REQUIRED ACTION ->
Print word for word the lines of the listing below, starting with the line that contains "Reading left to" and going on through the end of the listing, and leave the pictures out of your answer.

(SUPPLIED MATERIAL begins)

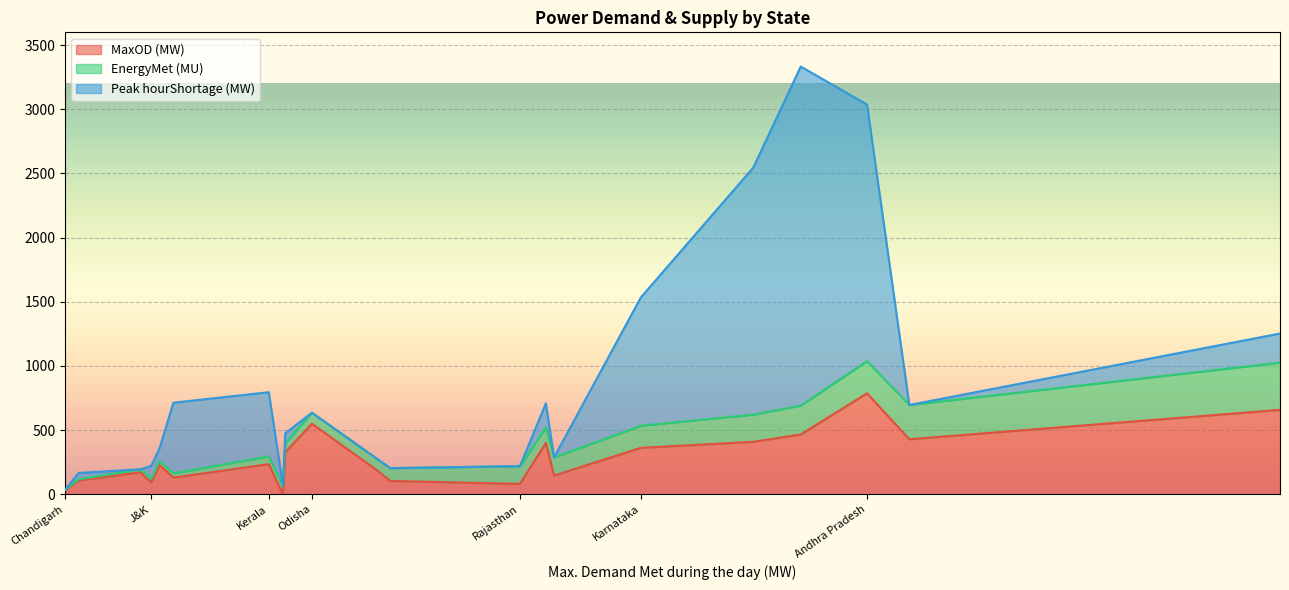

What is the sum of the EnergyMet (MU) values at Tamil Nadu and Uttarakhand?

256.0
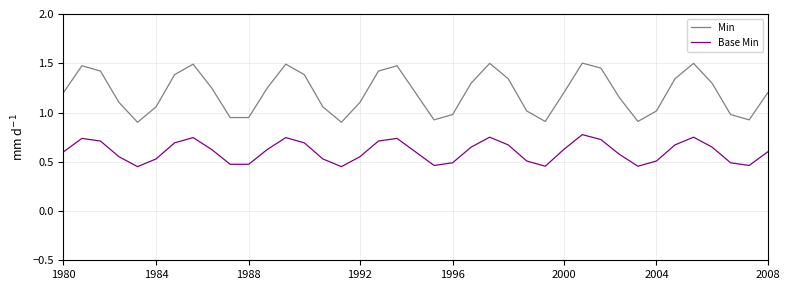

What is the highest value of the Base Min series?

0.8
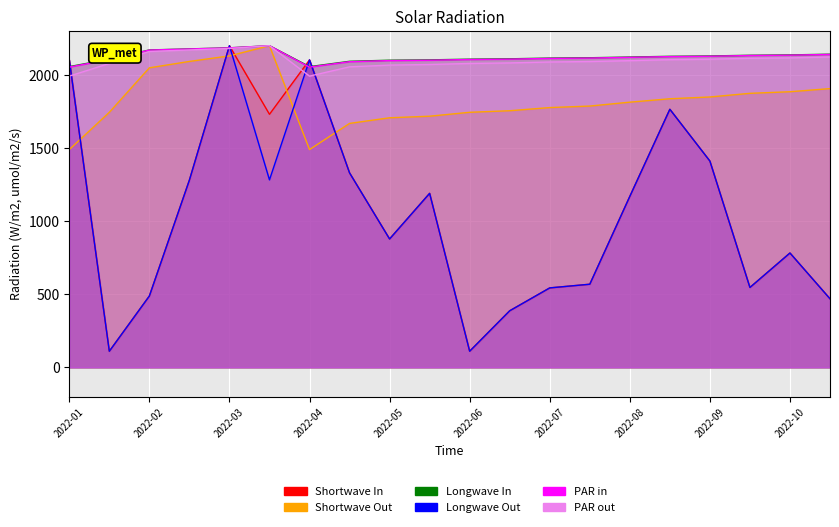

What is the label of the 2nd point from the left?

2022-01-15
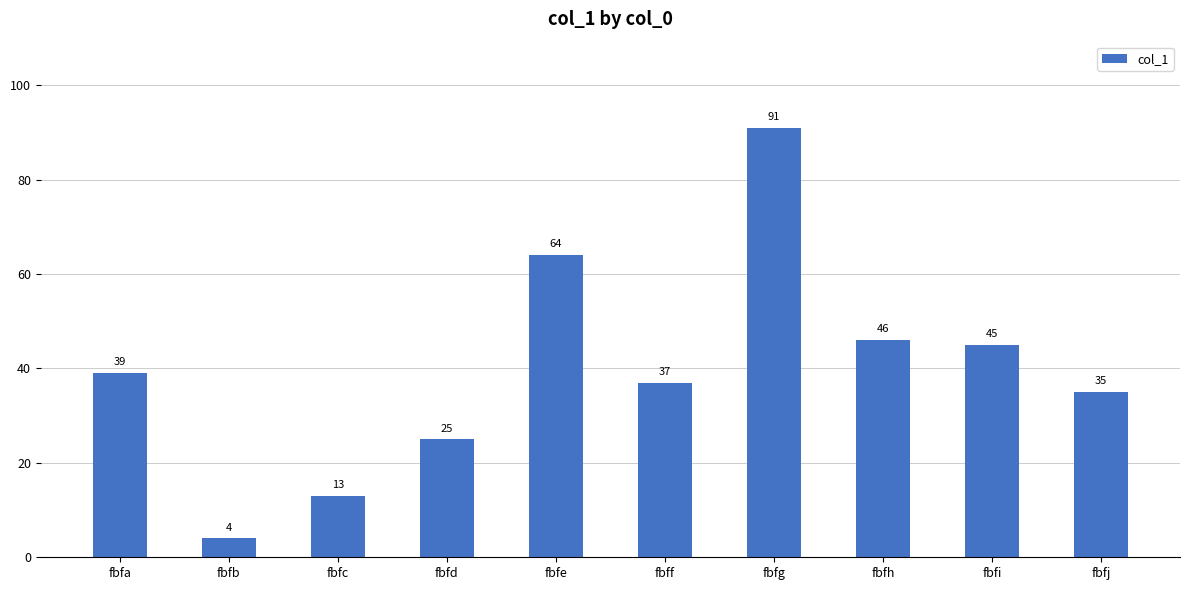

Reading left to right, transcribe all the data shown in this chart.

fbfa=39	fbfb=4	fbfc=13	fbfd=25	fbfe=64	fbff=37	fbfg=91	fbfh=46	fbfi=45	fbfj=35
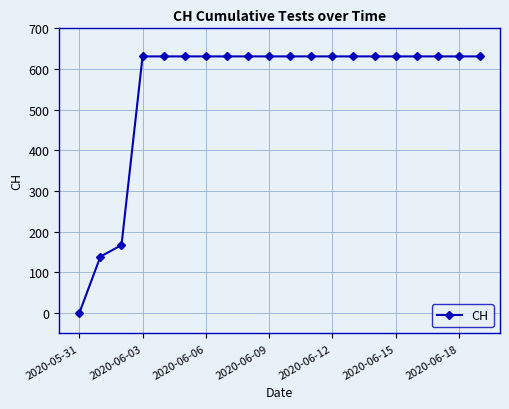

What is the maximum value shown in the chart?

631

(SUPPLIED MATERIAL ends)

WRITTEN SOLUTION ->
Reading left to right, transcribe all the data shown in this chart.

fbfa=39	fbfb=4	fbfc=13	fbfd=25	fbfe=64	fbff=37	fbfg=91	fbfh=46	fbfi=45	fbfj=35

What is the maximum value shown in the chart?

631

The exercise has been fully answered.